MATERIAL PROVIDED =
---

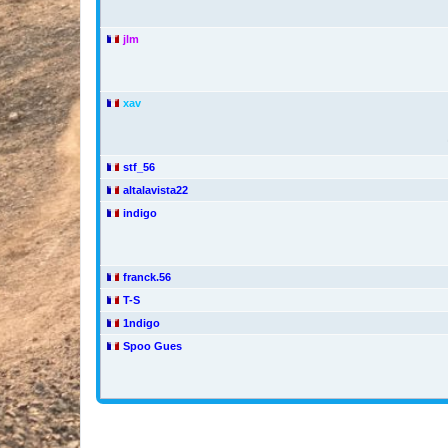
jlm
xav
stf_56
altalavista22
indigo
franck.56
T-S
1ndigo
Spoo Gues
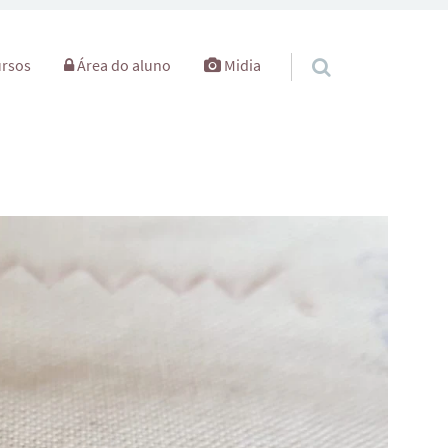
rsos
Área do aluno
Midia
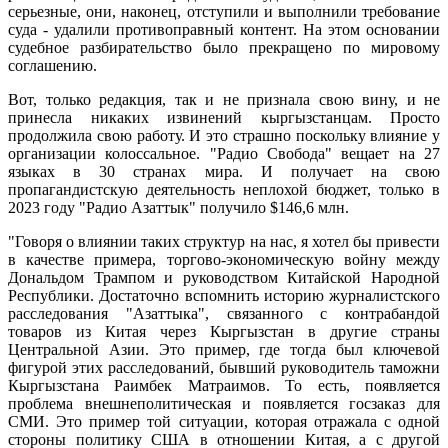
серьезные, они, наконец, отступили и выполнили требование
суда - удалили противоправный контент. На этом основании
судебное разбирательство было прекращено по мировому
соглашению.
Вот, только редакция, так и не признала свою вину, и не
принесла никаких извинений кыргызстанцам. Просто
продолжила свою работу. И это страшно поскольку влияние у
организации колоссальное. "Радио Свобода" вещает на 27
языках в 30 странах мира. И получает на свою
пропагандистскую деятельность неплохой бюджет, только в
2023 году "Радио Азаттык" получило $146,6 млн.
"Говоря о влиянии таких структур на нас, я хотел бы привести
в качестве примера, торгово-экономическую войну между
Дональдом Трампом и руководством Китайской Народной
Республики. Достаточно вспомнить историю журналистского
расследования "Азаттыка", связанного с контрабандой
товаров из Китая через Кыргызстан в другие страны
Центральной Азии. Это пример, где тогда был ключевой
фигурой этих расследований, бывший руководитель таможни
Кыргызстана Раимбек Матраимов. То есть, появляется
проблема внешнеполитическая и появляется госзаказ для
СМИ. Это пример той ситуации, которая отражала с одной
стороны политику США в отношении Китая, а с другой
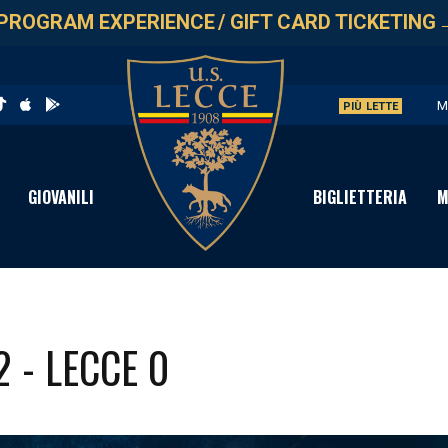
PROGRAM EXPERIENCE
/
GIFT CARD TICKETING
M
PIÙ LETTE
U
L
GIOVANILI
BIGLIETTERIA
M
P
S
 - LECCE 0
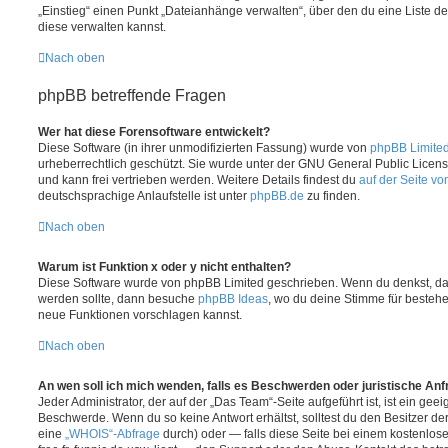
„Einstieg“ einen Punkt „Dateianhänge verwalten“, über den du eine Liste d
diese verwalten kannst.
Nach oben
phpBB betreffende Fragen
Wer hat diese Forensoftware entwickelt?
Diese Software (in ihrer unmodifizierten Fassung) wurde von
phpBB Limite
urheberrechtlich geschützt. Sie wurde unter der GNU General Public License
und kann frei vertrieben werden. Weitere Details findest du
auf der Seite v
deutschsprachige Anlaufstelle ist unter
phpBB.de
zu finden.
Nach oben
Warum ist Funktion x oder y nicht enthalten?
Diese Software wurde von phpBB Limited geschrieben. Wenn du denkst, das
werden sollte, dann besuche
phpBB Ideas
, wo du deine Stimme für beste
neue Funktionen vorschlagen kannst.
Nach oben
An wen soll ich mich wenden, falls es Beschwerden oder juristische An
Jeder Administrator, der auf der „Das Team“-Seite aufgeführt ist, ist ein geei
Beschwerde. Wenn du so keine Antwort erhältst, solltest du den Besitzer de
eine
„WHOIS“-Abfrage
durch) oder — falls diese Seite bei einem kostenlos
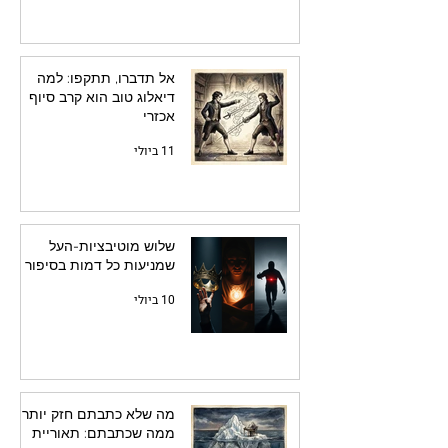
אל תדברו, תתקפו: למה
דיאלוג טוב הוא קרב סיוף
אכזרי
11 ביולי
שלוש מוטיבציות-העל
שמניעות כל דמות בסיפור
10 ביולי
מה שלא כתבתם חזק יותר
ממה שכתבתם: תאוריית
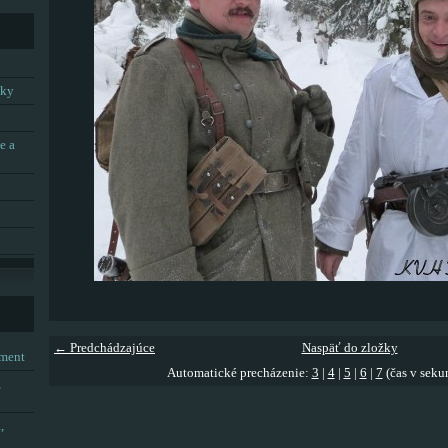
tky
e a
← Predchádzajúce
Naspäť do zložky
tment
Automatické precházenie:
3
|
4
|
5
|
6
|
7
(čas v seku
,
,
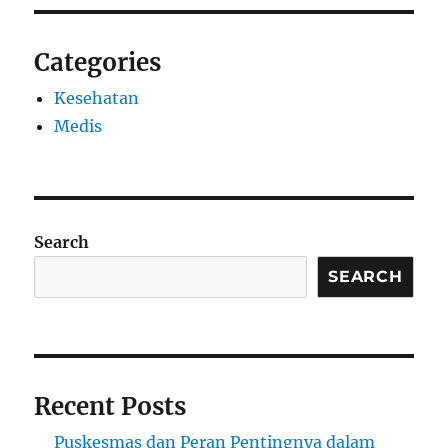
Categories
Kesehatan
Medis
Search
SEARCH
Recent Posts
Puskesmas dan Peran Pentingnya dalam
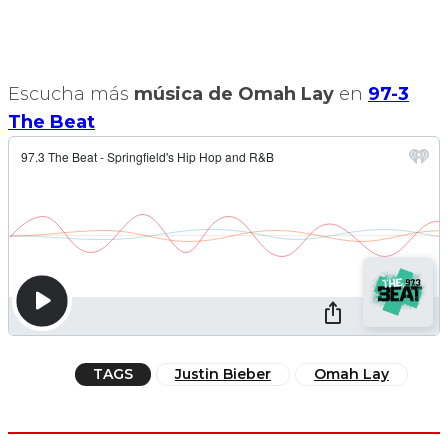
Escucha más
música de Omah Lay
en
97-3
The Beat
TAGS
Justin Bieber
Omah Lay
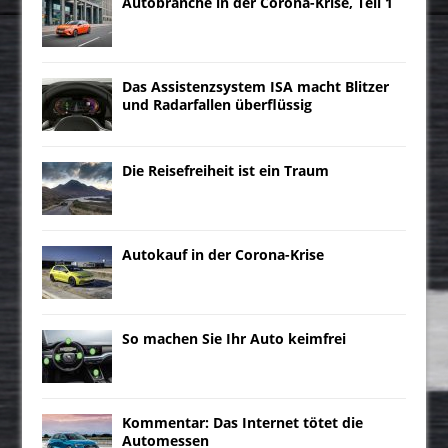
Autobranche in der Corona-Krise, Teil 1
Das Assistenzsystem ISA macht Blitzer
und Radarfallen überflüssig
Die Reisefreiheit ist ein Traum
Autokauf in der Corona-Krise
So machen Sie Ihr Auto keimfrei
Kommentar: Das Internet tötet die
Automessen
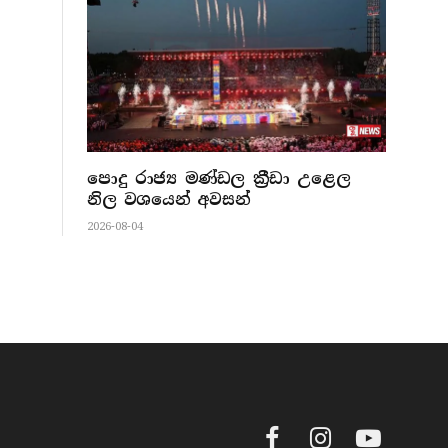
පොදු රාජ්‍ය මණ්ඩල ක්‍රීඩා උළෙල
නිල වශයෙන් අවසන්
2026-08-04
Facebook
Instagram
YouTube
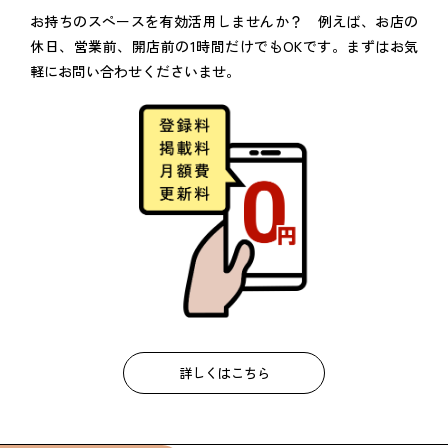
お持ちのスペースを有効活用しませんか？ 例えば、お店の
休日、営業前、開店前の1時間だけでもOKです。まずはお気
軽にお問い合わせくださいませ。
詳しくはこちら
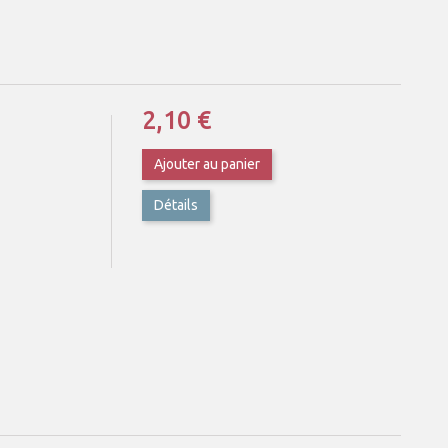
2,10 €
Ajouter au panier
Détails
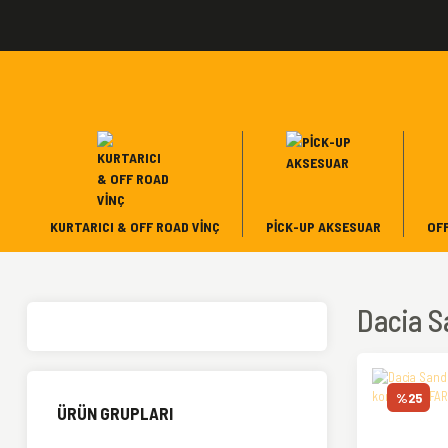
KURTARICI & OFF ROAD VINÇ
PICK-UP AKSESUAR
OF
Dacia 
%25
ÜRÜN GRUPLARI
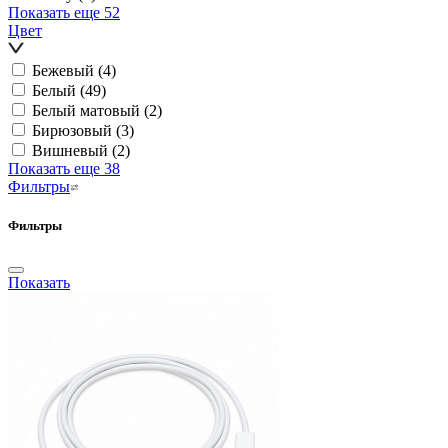
Показать еще 52
Цвет
Бежевый
(4)
Белый
(49)
Белый матовый
(2)
Бирюзовый
(3)
Вишневый
(2)
Показать еще 38
Фильтры
Фильтры
Показать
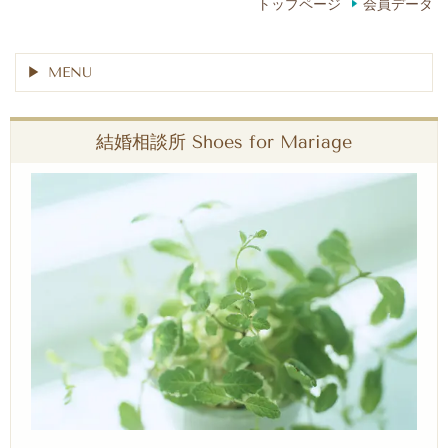
トップページ
会員データ
MENU
結婚相談所 Shoes for Mariage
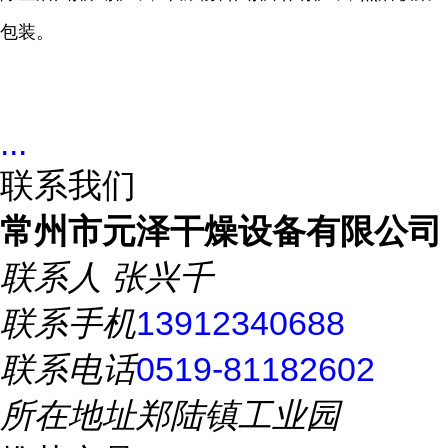
包装。
...
联系我们
常州市元泽干燥设备有限公司
联系人
张兴千
联系手机
13912340688
联系电话
0519-81182602
所在地址
郑陆镇工业园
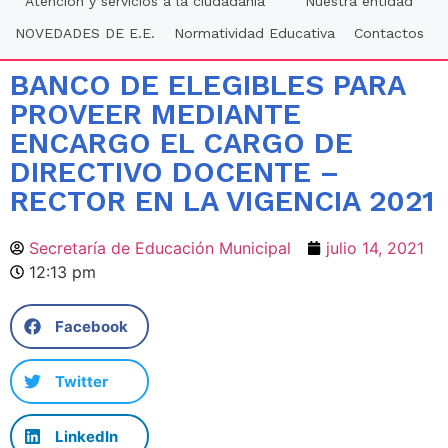
Atención y servicios a la ciudadania
Nuestra entidad
NOVEDADES DE E.E.
Normatividad Educativa
Contactos
BANCO DE ELEGIBLES PARA
PROVEER MEDIANTE
ENCARGO EL CARGO DE
DIRECTIVO DOCENTE –
RECTOR EN LA VIGENCIA 2021
Secretaría de Educación Municipal
julio 14, 2021
12:13 pm
Facebook
Twitter
LinkedIn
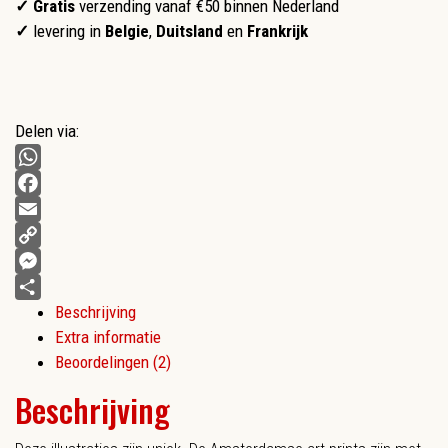
✓ Gratis
verzending vanaf €50 binnen Nederland
✓
levering in
Belgie
,
Duitsland
en
Frankrijk
Delen via:
WhatsApp
Facebook
Email
Copy
Link
Messenger
Beschrijving
Delen
Extra informatie
Beoordelingen (2)
Beschrijving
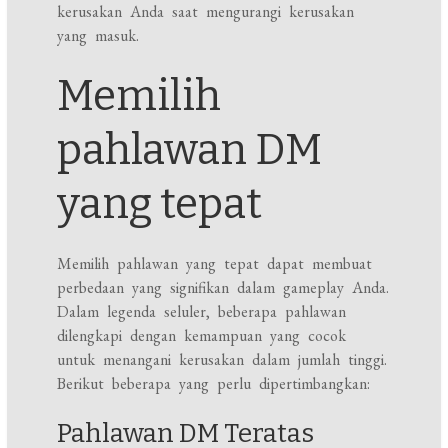
kerusakan Anda saat mengurangi kerusakan
yang masuk.
Memilih
pahlawan DM
yang tepat
Memilih pahlawan yang tepat dapat membuat
perbedaan yang signifikan dalam gameplay Anda.
Dalam legenda seluler, beberapa pahlawan
dilengkapi dengan kemampuan yang cocok
untuk menangani kerusakan dalam jumlah tinggi.
Berikut beberapa yang perlu dipertimbangkan:
Pahlawan DM Teratas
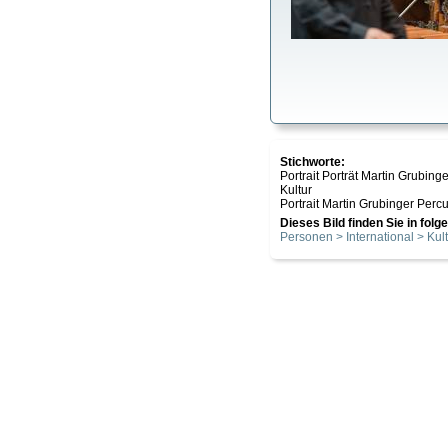
Stichworte:
Portrait Porträt Martin Grubi
Kultur
Portrait Martin Grubinger Perc
Dieses Bild finden Sie in fol
Personen > International > Kul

---

THE TASK =
Which lines of the material contain "Anda"? List them.

WRITTEN ANSWER =
kerusakan Anda saat mengurangi kerusakan
perbedaan yang signifikan dalam gameplay Anda.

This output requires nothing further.